=== Supplied data ===

>>>>>

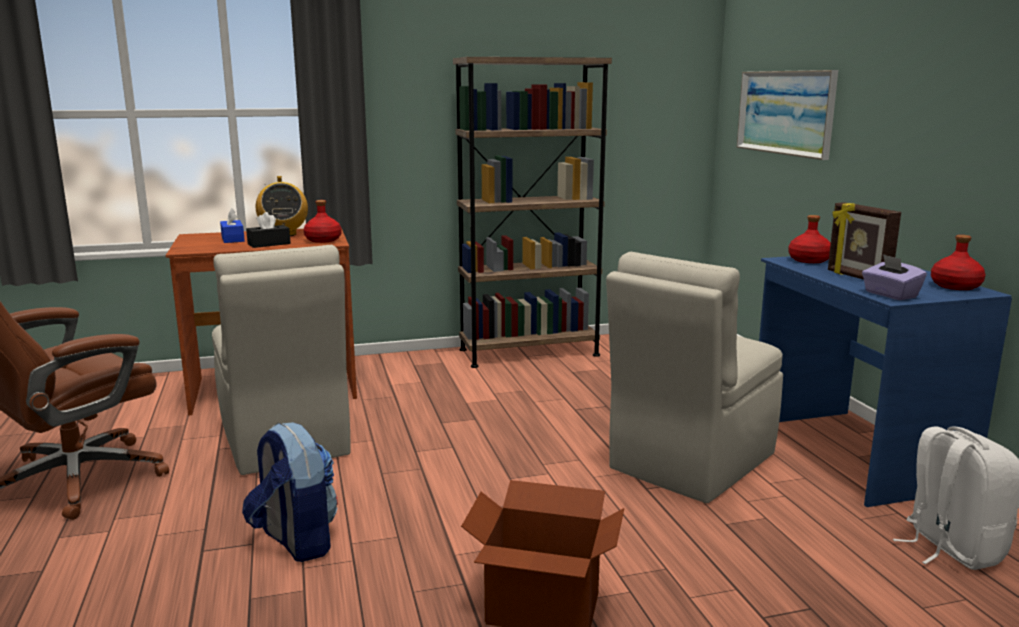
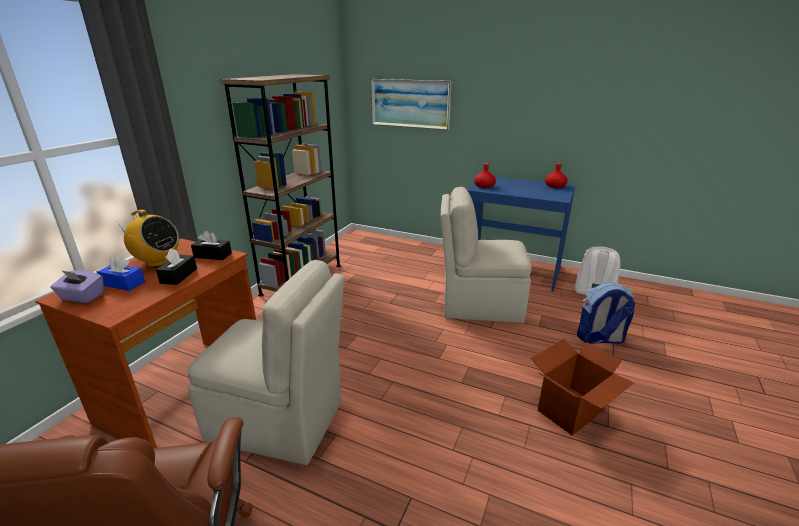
camera: 50 degrees left, 10 degrees up
(295, 541) = (427, 474): backpack -> backpack (599, 339)
(323, 240) = (213, 255): red bottle -> black tissue box
(689, 462) = (479, 305): beige chair -> beige chair turned 105 degrees clockwise
(857, 277) = (523, 191): picture frame -> none
(890, 295) = (555, 197): purple tissue box -> purple tissue box (82, 297)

<<<<<

=== Exercise goal ===
All lines in the entries above that hold the word "degrees" need to be copied.

=== Answer ===
camera: 50 degrees left, 10 degrees up
(689, 462) = (479, 305): beige chair -> beige chair turned 105 degrees clockwise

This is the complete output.